Alfy went on: “He’s a cold guy. I bet nothing would move that guy.”

George said, “He’s been here an awful long time, ain’t he?”

Alfy looked at the clock on the mantelshelf. “Four hours,” he said, then, as if to give himself courage, he added: “He said it would take a while.”

“He said that, did he?” George wiped his face with a handkerchief. “Ain’t nothin’ gone wrong, do you think?”

Unconsciously he put into words what Alfy had been thinking for the past half-hour. It didn’t do Alfy much good. He said, “For God’s sake, must you take that line?”

George got off the table and wandered across to the window. He leant against the wall, holding back the curtain to look into the street. “The moon’s still up,” he said unevenly; “high as hell that moon is.”

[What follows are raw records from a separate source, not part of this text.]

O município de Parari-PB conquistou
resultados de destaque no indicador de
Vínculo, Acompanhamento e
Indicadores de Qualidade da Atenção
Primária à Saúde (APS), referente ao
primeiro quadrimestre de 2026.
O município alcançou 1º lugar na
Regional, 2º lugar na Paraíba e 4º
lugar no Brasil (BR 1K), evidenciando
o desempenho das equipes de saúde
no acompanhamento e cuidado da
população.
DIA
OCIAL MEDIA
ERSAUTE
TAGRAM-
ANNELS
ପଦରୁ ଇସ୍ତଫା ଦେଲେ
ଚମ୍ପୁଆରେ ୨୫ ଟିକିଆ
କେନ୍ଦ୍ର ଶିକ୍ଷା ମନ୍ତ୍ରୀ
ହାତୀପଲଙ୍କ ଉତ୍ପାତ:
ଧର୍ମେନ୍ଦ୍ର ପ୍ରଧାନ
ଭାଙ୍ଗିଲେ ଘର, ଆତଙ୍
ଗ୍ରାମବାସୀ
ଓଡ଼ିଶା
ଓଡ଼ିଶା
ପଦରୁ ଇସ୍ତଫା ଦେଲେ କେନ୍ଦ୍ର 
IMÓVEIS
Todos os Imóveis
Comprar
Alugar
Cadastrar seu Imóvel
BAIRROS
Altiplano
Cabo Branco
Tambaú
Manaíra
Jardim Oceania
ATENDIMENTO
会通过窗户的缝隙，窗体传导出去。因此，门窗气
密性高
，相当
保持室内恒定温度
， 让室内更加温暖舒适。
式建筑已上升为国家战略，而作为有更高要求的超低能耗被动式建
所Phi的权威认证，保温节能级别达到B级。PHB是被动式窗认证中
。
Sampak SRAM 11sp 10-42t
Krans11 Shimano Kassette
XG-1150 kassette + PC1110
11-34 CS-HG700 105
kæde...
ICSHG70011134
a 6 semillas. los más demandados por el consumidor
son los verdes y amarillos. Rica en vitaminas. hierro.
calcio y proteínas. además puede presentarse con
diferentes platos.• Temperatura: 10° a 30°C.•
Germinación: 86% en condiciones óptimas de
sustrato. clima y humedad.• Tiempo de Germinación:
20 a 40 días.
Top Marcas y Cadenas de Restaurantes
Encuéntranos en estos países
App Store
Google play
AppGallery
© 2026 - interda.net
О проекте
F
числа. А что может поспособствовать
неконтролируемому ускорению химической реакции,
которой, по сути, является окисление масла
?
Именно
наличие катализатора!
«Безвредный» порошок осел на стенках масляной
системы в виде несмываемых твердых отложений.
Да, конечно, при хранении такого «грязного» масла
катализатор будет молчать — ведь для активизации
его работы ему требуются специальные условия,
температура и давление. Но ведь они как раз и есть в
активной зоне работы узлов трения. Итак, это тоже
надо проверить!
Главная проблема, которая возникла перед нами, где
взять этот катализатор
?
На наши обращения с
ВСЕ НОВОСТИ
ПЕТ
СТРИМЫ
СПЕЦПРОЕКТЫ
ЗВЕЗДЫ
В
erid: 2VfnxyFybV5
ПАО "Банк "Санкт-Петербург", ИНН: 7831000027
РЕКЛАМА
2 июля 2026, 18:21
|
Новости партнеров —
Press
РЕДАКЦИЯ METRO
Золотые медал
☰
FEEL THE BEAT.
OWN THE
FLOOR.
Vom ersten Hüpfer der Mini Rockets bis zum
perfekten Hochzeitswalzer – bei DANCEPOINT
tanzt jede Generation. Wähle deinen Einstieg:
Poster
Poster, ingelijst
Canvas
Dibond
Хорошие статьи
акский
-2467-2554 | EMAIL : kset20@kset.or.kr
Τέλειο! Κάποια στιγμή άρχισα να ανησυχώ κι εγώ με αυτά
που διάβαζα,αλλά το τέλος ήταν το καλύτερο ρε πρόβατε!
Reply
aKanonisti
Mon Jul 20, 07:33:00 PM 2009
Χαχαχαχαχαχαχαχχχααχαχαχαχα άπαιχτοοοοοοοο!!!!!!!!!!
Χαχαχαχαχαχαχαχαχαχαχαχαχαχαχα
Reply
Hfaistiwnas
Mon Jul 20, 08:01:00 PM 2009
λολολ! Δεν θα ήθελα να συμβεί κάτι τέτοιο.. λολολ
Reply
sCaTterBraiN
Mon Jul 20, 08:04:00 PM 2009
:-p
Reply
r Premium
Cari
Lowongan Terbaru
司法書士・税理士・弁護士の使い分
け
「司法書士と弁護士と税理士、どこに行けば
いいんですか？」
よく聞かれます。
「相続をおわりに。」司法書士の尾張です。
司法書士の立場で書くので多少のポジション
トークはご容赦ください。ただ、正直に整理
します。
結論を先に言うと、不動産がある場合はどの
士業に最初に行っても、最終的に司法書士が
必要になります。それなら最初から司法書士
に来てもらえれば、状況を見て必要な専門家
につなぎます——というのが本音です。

Alfy said: “We’d planned not to have kids, George. Somethin’ must’ve gone wrong. Margie wanted a kid, but I said no. You can’t have a kid an’ a boat. Not these days, you can’t. Margie was nobody’s dope. She’d got her mind fixed for a kid, George. You know how women are, but I watched it. How the hell it went wrong I don’t know.”

George stood very still and silent by the window. He didn’t say anything.

Very faintly, from somewhere upstairs, someone screamed.

George beat Alfy to the door. They stood in the passage listening. The only sound they could hear was the faint roar of the overhead trains.